Far from “one of the worst deals ever made,” the 1994 trade agreement has nonetheless become a target of the Republican nominee.

Dennis Cook / AP

In one of the less apocalyptic moments during Wednesday night’s presidential debate, Donald Trump limned the state of the American economy and, for the third time in the third straight debate, angled to link Hillary Clinton to the North American Free Trade Agreement (NAFTA):

I pass factories that were thriving 20, 25 years ago. Because of the bill that her husband signed—and she blessed 100 percent, it is just horrible what’s happening to these people in these communities. Now, she can say her husband did well, but boy, did they suffer as NAFTA kicked in because it didn’t really kick in very much. But it kicked in after they left— boy did they suffer. That was one of the worst things that ever happened in our country.

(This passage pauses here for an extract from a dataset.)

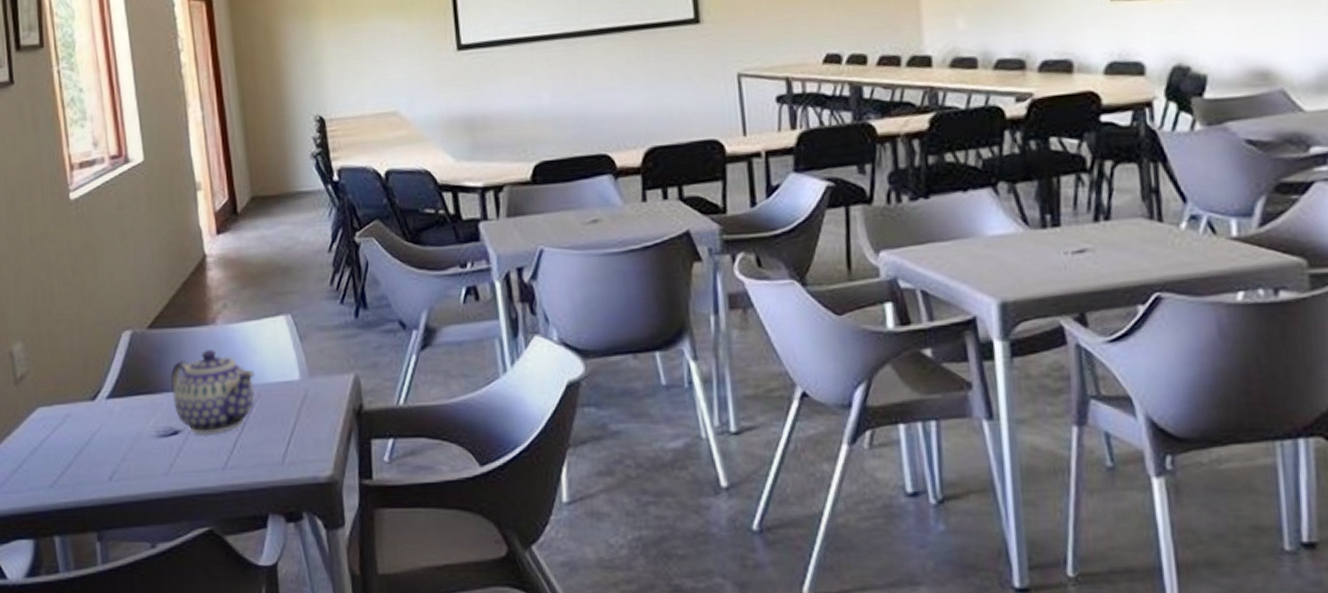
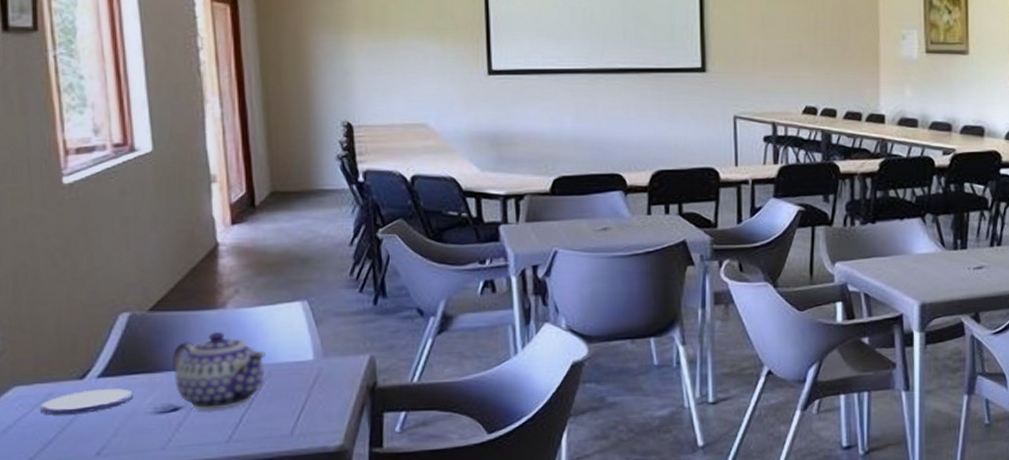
saucer: none [60,410,138,437] -> present [40,388,133,415]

Earlier in the debate, Trump characterized NAFTA, the 1994 agreement between the U.S., Mexico, and Canada, as “one of the worst deals ever made of any kind signed by anybody.” But the legacy of NAFTA is much more complicated. As my colleague Uri Friedman noted in The Atlantic’s liveblog, the nonpartisan Congressional Research Service offered this verdict of the deal in 2015: “NAFTA did not cause the huge job losses feared by the critics or the large economic gains predicted by supporters. The net overall effect of NAFTA on the U.S. economy appears to have been relatively modest.”

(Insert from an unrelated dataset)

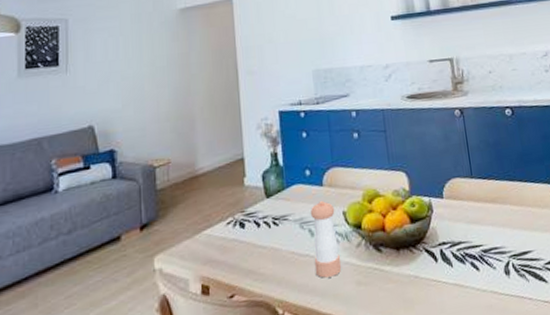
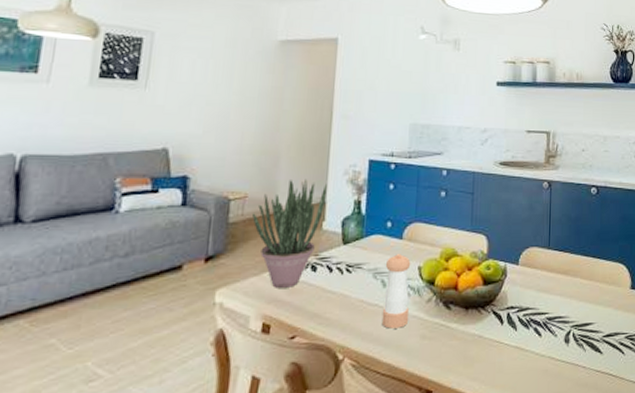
potted plant: none [178,138,244,249] -> present [252,179,327,288]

While NAFTA doesn’t appear to have been the catastrophe that Trump tries to depict it as, the agreement certainly had its flaws, such as not producing more jobs and spurring offshore production. But NAFTA and its associated problems can’t entirely be tied to Clinton—it was her husband’s presidential predecessor, George H.W. Bush, who initiated it. “More Republicans than Democrats voted for the deal, as the trade pact was vehemently opposed by labor unions,” Glenn Kessler wrote in The Washington Post back in May. “One key ally for Clinton was then-House Minority Whip (and later House speaker) Newt Gingrich.” As Kessler notes, for Clinton to push the deal through Congress, he had to do so against the objections of two Democrats, House Majority Leader Richard Gephardt and House Majority Whip David Bonior, both of whom hailed from states whose economies relied heavily on manufacturing.

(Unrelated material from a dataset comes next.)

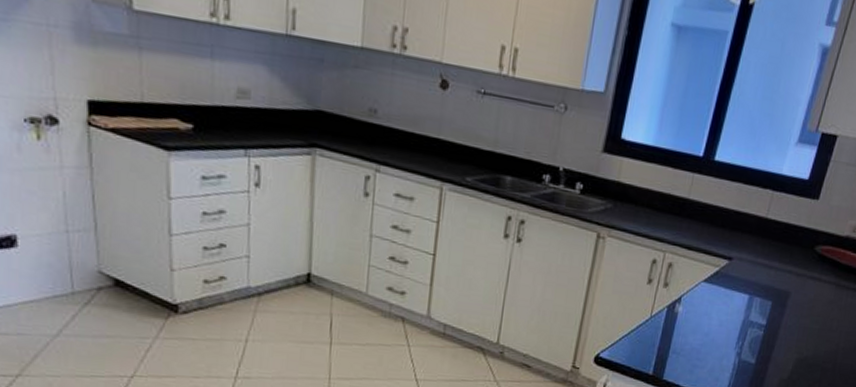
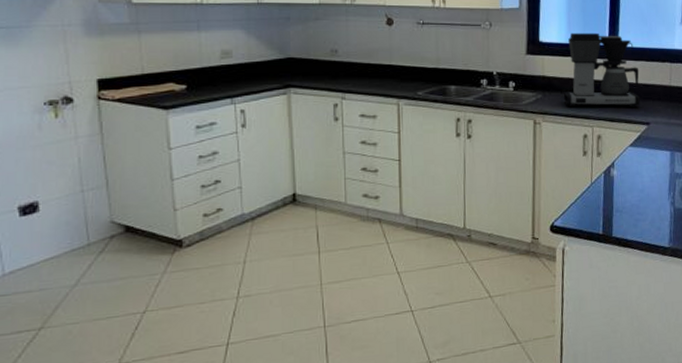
coffee maker: none [637,133,734,237] -> present [563,32,640,108]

So of what use is this talking point? Well, for a candidate staking much of his presidential run on voters’ anger over America “getting killed on trade” and courting factory-heavy swing states, the populistic invocation of NAFTA is extremely effective. To many working-class Americans, international trade is shorthand for economic distress. Trump’s statements have seized on this sentiment: “All you have to do is look at Michigan and look at Ohio and look at all of these places where so many of their jobs and their companies are just leaving—they’re gone,” Trump said in the first debate. (Michigan, now seemingly beyond Trump’s reach, was replaced in his remarks on Wednesday night by Pennsylvania and Florida and, for panache, upstate New York.)

While NAFTA may not have wreaked the economic havoc that Trump claims, an agreement involving America’s southern neighbor blends effectively with his other passion projects—deporting undocumented immigrants back to Mexico and building the wall. And though Trump’s fixation with China has inspired internet memes, the country that has done more to rout American manufacturing jobs is harder to pin on his opponent: The United States doesn’t have a trade deal with China and its entrance into the World Trade Organization took place under a Republican president, George W. Bush, after there was no longer a Clinton in the oval office.